April 5, 2024
DHAKA – The government plans to design a Tk 7,96,900 crore outlay in the new budget with a focus on tight spending policy as economic headwinds are expected to persist in the next fiscal year.
The government set 10 priorities in the next budget and the battle against stubborn inflation comes on top.
It will also try to ensure that every village gets the facilities found in urban areas.
The draft outlays for the new budget were discussed yesterday at a meeting of the Fiscal Coordination Council, chaired by Finance Minister Abul Hassan Mahmood Ali.
This was the first meeting of the council since the new government assumed office after the January 7 parliamentary elections.
The draft budget is only 4.6 percent bigger than the original budget of the current fiscal year. The marginal increase would be because of the government’s austerity measures.
Usually, budgets swell by 12 to 13 percent every year. The budget for the current fiscal year is Tk 7,61,785 crore, a 12.35 percent increase from the previous year.
A finance ministry official said, “A preliminary outline has been set. However, the figure could be changed slightly during finalisation before it is placed in parliament.”
The development budget is likely to remain almost the same as that of the current year’s budget.
As part of the government’s tightening of the belt, the annual development programme (ADP) for the next fiscal year would see only a 0.76 percent or Tk 2,000 crore increase to Tk 2,65,000 crore.
A high official of the central bank told the meeting that the pressure on the economy would not ease in the first half of the next fiscal year. As a result, the government needs to continue the tight fiscal and monetary policy, said sources.
One of the priorities of the budget would be imposing slight contractionary policies, considering the global economic and domestic macroeconomic situations.
Another key priority is keeping the budget deficit to a containable level so that macroeconomic balance is ensured and inflation is reduced.
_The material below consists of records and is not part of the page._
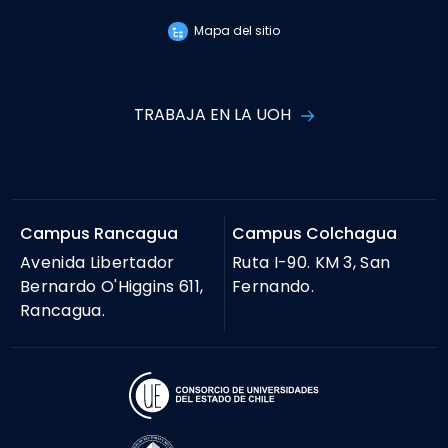
Mapa del sitio
TRABAJA EN LA UOH
Campus Rancagua
Campus Colchagua
Avenida Libertador
Ruta I-90. KM 3, San
Bernardo O'Higgins 611,
Fernando.
Rancagua.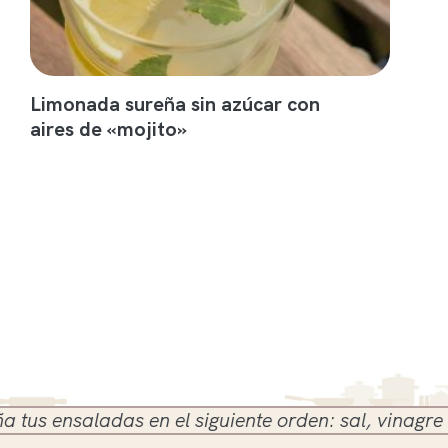
Limonada sureña sin azúcar con
aires de «mojito»
 ensaladas en el siguiente orden: sal, vinagre y ace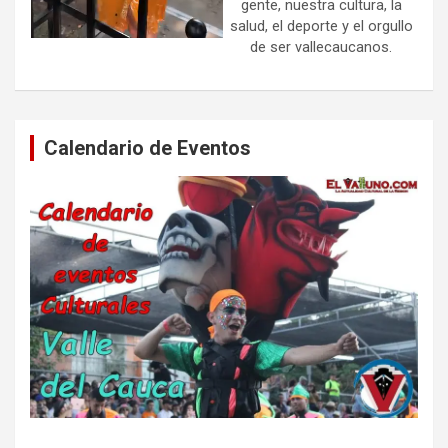
gente, nuestra cultura, la
salud, el deporte y el orgullo
de ser vallecaucanos.
Calendario de Eventos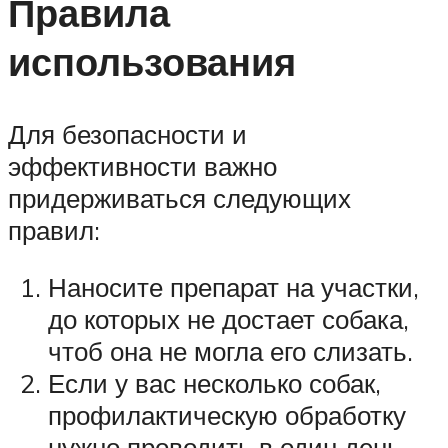
Правила
использования
Для безопасности и
эффективности важно
придерживаться следующих
правил:
Наносите препарат на участки,
до которых не достает собака,
чтоб она не могла его слизать.
Если у вас несколько собак,
профилактическую обработку
нужно проводить в один день.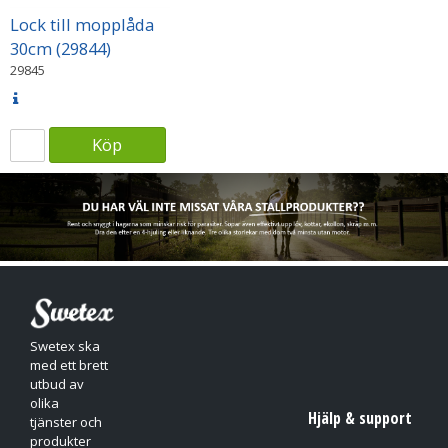
Lock till mopplåda
30cm (29844)
29845
Köp
Swetex ska
med ett brett
utbud av
olika
Hjälp & support
tjänster och
produkter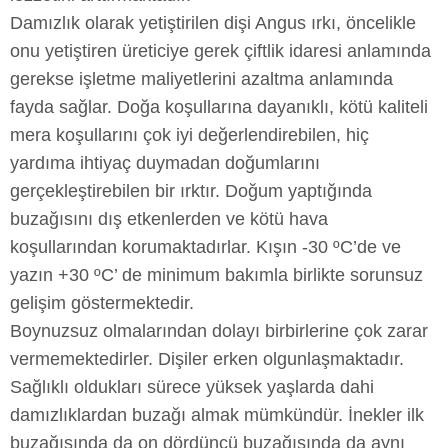
Damızlık olarak yetiştirilen dişi Angus ırkı, öncelikle
onu yetiştiren üreticiye gerek çiftlik idaresi anlamında
gerekse işletme maliyetlerini azaltma anlamında
fayda sağlar. Doğa koşullarına dayanıklı, kötü kaliteli
mera koşullarını çok iyi değerlendirebilen, hiç
yardıma ihtiyaç duymadan doğumlarını
gerçekleştirebilen bir ırktır. Doğum yaptığında
buzağısını dış etkenlerden ve kötü hava
koşullarından korumaktadırlar. Kışın -30 ºC’de ve
yazın +30 ºC’ de minimum bakımla birlikte sorunsuz
gelişim göstermektedir.
Boynuzsuz olmalarından dolayı birbirlerine çok zarar
vermemektedirler. Dişiler erken olgunlaşmaktadır.
Sağlıklı oldukları sürece yüksek yaşlarda dahi
damızlıklardan buzağı almak mümkündür. İnekler ilk
buzağısında da on dördüncü buzağısında da aynı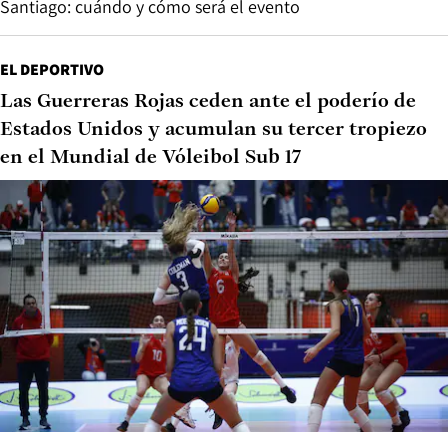
Santiago: cuándo y cómo será el evento
EL DEPORTIVO
Las Guerreras Rojas ceden ante el poderío de
Estados Unidos y acumulan su tercer tropiezo
en el Mundial de Vóleibol Sub 17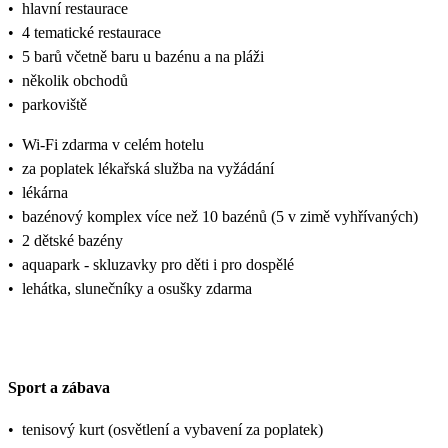
•
hlavní restaurace
•
4 tematické restaurace
•
5 barů včetně baru u bazénu a na pláži
•
několik obchodů
•
parkoviště
•
Wi-Fi zdarma v celém hotelu
•
za poplatek lékařská služba na vyžádání
•
lékárna
•
bazénový komplex více než 10 bazénů (5 v zimě vyhřívaných)
•
2 dětské bazény
•
aquapark - skluzavky pro děti i pro dospělé
•
lehátka, slunečníky a osušky zdarma
Sport a zábava
•
tenisový kurt (osvětlení a vybavení za poplatek)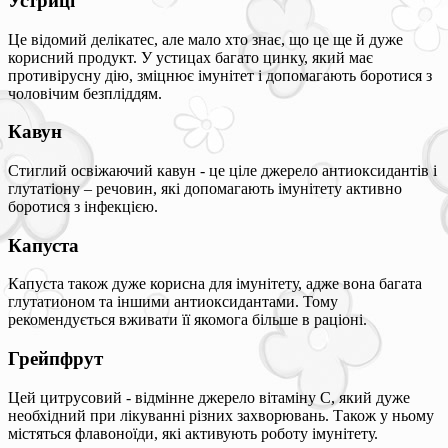
Устриці
Це відомий делікатес, але мало хто знає, що це ще й дуже
корисний продукт. У устицах багато цинку, який має
противірусну дію, зміцнює імунітет і допомагають боротися з
чоловічим безпліддям.
Кавун
Стиглий освіжаючий кавун - це ціле джерело антиоксидантів і
глутатіону – речовин, які допомагають імунітету активно
боротися з інфекцією.
Капуста
Капуста також дуже корисна для імунітету, адже вона багата
глутатионом та іншими антиоксидантами. Тому
рекомендується вживати її якомога більше в раціоні.
Грейпфрут
Цей цитрусовий - відмінне джерело вітаміну С, який дуже
необхідний при лікуванні різних захворювань. Також у ньому
містяться флавоноїди, які активують роботу імунітету.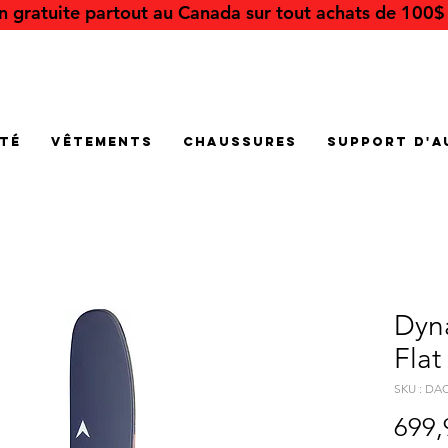
on gratuite partout au Canada sur tout achats de 100$ 
été
Vêtements
Chaussures
Support d'a
Dyn
Flat
SKU : DA
699,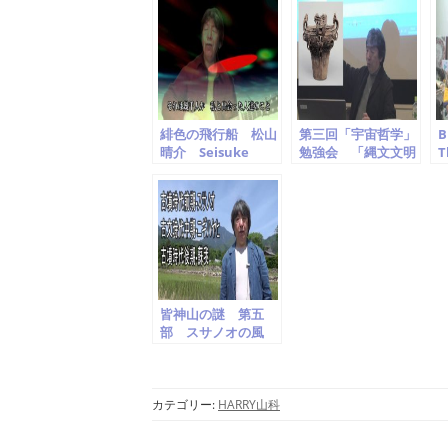
Young 高橋スキイ
beatles cover
チ 松山晴介
緋色の飛行船 松山
第三回「宇宙哲学」
B
晴介 Seisuke
勉強会 「縄文文明
T
Matsuyama
と宇宙哲学」
Harry山科
皆神山の謎 第五
部 スサノオの風
篇 第四章 幻の大
王(おおきみ)
カテゴリー:
HARRY山科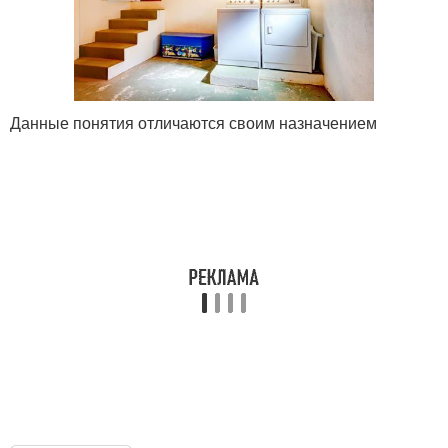
Данные понятия отличаются своим назначением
The budget would provide sufficient allocation for implementing the government’s “My village-my town” vision.
Finishing fast-track projects on time; ensuring sufficient allocation for fighting climate-change impacts; ensuring food security; and expanding social safety net programmes, digital education, healthcare, and agricultural mechanisation are among the priorities of the budget.
At the fiscal coordination council meeting, the current economic situation, inflation, and foreign currency reserves were discussed, sources said.
The government aims to keep inflation at 6.5 percent in the next fiscal year.
The original inflation target for the current fiscal year, 6 percent, might be missed and the World Bank has said inflation would be at 9.6 percent this June. The government has revised the target to 7.5 percent.
The council yesterday assumed that the inflation target could be achieved by implementing tight monetary and fiscal policies and improving the supply chain.
It believed that it would not be possible to turn around the forex reserve situation unless the interest rates in foreign countries were cut.
A Bangladesh Bank official said the private sector would not be encouraged to take fresh loans from foreign sources if the interest rate does not go down.
The council also set a budget deficit target of 4.7 percent of the GDP. This year’s budget deficit target is 5.2 percent.
While setting conditions for its $4.7 billion loan programme for Bangladesh, the International Monetary Fund set a limit of budget deficit to below 5 percent of the GDP to control higher inflation and ease forex pressure.
The government’s overall revenue collection target is about Tk 5,00,000 crore this fiscal year and it would be Tk 5,40,000 crore next year.
The revenue growth target will be 4.5 percent higher than that of the current fiscal year.
The government aims to have its GDP growth at 6.75 percent next year. The economic growth goal is expected to be revised downwards to 6.5 percent from 7.5 percent.